§ The exercise
Put the lines starting at the one that contains "catalogue / barcode: US 585283" and ending at the one that contains "collector number: 7190" into a Markdown table with the columns Row and Entry line, leaving out blank lines.

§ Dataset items
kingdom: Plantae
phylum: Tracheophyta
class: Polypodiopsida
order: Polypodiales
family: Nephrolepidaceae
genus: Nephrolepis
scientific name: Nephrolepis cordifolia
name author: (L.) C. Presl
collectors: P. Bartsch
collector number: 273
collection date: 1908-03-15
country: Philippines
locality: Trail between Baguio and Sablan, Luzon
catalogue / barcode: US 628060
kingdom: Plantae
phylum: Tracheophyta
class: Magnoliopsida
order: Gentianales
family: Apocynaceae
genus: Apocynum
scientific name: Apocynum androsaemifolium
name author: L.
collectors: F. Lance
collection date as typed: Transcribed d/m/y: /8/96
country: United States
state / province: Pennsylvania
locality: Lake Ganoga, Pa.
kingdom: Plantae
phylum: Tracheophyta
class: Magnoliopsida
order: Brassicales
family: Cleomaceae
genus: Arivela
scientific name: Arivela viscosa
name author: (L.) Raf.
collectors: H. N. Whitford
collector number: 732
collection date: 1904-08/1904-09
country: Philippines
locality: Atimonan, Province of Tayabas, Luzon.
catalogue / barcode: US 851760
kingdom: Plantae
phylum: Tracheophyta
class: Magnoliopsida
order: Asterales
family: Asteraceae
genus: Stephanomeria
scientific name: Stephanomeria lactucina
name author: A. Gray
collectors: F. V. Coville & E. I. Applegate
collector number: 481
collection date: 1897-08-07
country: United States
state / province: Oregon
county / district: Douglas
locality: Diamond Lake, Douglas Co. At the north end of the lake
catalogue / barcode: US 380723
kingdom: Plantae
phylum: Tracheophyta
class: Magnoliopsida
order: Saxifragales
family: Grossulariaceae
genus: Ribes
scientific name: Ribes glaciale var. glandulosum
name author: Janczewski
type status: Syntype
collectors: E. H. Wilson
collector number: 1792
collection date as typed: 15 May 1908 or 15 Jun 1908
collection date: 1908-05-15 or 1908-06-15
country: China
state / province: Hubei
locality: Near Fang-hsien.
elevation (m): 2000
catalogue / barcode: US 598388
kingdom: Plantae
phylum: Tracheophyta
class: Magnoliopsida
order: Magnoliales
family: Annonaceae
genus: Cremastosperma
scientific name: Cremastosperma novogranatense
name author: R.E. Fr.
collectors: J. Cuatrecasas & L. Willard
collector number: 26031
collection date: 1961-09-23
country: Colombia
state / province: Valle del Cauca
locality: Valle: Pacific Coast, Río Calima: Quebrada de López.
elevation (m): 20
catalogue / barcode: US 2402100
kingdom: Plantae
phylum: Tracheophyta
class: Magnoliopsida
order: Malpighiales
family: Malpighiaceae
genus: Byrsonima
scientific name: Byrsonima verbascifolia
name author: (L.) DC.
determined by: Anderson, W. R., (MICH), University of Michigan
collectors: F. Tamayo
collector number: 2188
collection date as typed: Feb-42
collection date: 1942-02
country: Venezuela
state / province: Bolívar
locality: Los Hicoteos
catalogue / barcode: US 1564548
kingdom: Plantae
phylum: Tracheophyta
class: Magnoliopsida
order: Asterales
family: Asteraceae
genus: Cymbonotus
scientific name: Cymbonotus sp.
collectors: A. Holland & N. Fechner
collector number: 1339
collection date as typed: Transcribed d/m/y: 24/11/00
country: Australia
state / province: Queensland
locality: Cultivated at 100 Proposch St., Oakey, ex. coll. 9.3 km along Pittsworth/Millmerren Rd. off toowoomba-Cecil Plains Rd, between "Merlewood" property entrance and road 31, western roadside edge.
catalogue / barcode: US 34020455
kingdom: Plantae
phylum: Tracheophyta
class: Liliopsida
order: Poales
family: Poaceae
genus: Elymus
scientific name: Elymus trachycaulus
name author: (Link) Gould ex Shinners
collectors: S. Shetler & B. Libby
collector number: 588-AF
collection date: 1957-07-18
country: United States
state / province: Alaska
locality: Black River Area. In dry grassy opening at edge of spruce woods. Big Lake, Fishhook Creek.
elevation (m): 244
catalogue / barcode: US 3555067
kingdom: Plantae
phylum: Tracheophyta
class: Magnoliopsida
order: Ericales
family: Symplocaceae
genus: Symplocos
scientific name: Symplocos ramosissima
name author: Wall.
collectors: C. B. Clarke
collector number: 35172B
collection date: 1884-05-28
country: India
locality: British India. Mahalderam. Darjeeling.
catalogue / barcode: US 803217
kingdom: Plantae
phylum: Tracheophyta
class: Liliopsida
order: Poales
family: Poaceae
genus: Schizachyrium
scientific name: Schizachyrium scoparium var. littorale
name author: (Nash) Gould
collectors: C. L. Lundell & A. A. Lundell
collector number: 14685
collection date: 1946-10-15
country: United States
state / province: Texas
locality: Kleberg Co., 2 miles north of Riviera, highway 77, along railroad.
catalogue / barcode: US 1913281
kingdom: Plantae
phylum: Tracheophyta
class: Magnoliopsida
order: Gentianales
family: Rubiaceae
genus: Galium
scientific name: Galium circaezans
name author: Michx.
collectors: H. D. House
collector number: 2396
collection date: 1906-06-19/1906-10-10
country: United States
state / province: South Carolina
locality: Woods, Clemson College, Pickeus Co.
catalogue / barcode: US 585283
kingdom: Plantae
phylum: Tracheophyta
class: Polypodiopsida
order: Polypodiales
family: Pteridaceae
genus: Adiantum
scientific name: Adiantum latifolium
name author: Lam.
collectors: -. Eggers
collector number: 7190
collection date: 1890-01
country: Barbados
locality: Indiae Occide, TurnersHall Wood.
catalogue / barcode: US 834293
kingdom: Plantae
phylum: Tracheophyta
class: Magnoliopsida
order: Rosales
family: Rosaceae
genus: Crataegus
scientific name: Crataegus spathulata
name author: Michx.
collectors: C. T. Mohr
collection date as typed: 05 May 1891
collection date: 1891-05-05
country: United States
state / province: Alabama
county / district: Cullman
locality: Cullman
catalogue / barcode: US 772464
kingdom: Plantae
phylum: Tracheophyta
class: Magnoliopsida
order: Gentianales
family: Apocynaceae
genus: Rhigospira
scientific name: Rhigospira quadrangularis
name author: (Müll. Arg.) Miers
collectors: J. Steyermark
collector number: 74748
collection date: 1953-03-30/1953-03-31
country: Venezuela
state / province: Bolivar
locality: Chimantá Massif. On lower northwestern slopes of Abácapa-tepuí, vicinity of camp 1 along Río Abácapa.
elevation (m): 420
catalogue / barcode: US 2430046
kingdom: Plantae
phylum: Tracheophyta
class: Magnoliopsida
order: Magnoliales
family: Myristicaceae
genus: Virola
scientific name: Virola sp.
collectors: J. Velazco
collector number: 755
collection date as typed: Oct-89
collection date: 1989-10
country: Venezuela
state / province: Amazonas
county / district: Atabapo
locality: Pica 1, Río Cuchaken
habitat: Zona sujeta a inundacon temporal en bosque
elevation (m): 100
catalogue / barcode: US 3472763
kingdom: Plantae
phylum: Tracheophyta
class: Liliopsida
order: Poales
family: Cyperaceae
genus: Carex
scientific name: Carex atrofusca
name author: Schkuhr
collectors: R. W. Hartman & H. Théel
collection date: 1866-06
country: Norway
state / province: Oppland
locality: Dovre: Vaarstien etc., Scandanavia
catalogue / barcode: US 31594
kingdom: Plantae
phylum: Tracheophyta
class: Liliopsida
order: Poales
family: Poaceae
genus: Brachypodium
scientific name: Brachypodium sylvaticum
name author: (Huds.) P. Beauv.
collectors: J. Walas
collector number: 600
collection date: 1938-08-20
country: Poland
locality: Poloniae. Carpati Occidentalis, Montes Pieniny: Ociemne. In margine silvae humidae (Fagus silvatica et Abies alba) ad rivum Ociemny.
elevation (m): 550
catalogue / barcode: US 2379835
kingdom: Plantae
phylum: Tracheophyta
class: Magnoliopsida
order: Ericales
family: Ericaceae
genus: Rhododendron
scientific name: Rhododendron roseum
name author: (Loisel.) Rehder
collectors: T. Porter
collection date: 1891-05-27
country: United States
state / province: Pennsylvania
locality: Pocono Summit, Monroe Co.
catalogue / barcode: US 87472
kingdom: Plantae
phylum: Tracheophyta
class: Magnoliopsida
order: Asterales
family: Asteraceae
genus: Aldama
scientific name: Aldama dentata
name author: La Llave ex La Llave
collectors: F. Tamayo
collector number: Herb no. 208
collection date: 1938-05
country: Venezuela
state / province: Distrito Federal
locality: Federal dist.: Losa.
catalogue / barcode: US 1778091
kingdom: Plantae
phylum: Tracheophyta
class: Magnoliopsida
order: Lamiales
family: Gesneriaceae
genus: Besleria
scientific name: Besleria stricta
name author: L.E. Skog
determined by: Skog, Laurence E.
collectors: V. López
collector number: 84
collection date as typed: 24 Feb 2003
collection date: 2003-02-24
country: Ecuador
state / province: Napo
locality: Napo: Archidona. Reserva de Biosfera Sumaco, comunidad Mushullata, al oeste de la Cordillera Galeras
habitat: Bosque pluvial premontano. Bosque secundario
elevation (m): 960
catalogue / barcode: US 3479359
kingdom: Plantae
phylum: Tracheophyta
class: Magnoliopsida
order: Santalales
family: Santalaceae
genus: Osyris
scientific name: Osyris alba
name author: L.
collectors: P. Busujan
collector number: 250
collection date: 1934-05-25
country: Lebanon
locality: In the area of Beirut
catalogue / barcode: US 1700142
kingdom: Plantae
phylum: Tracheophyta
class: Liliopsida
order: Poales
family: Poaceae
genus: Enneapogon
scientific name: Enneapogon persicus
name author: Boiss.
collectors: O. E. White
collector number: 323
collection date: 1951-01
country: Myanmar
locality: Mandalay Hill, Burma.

§ Task result
| Row | Entry line |
|---|---|
| 1 | catalogue / barcode: US 585283 |
| 2 | kingdom: Plantae |
| 3 | phylum: Tracheophyta |
| 4 | class: Polypodiopsida |
| 5 | order: Polypodiales |
| 6 | family: Pteridaceae |
| 7 | genus: Adiantum |
| 8 | scientific name: Adiantum latifolium |
| 9 | name author: Lam. |
| 10 | collectors: -. Eggers |
| 11 | collector number: 7190 |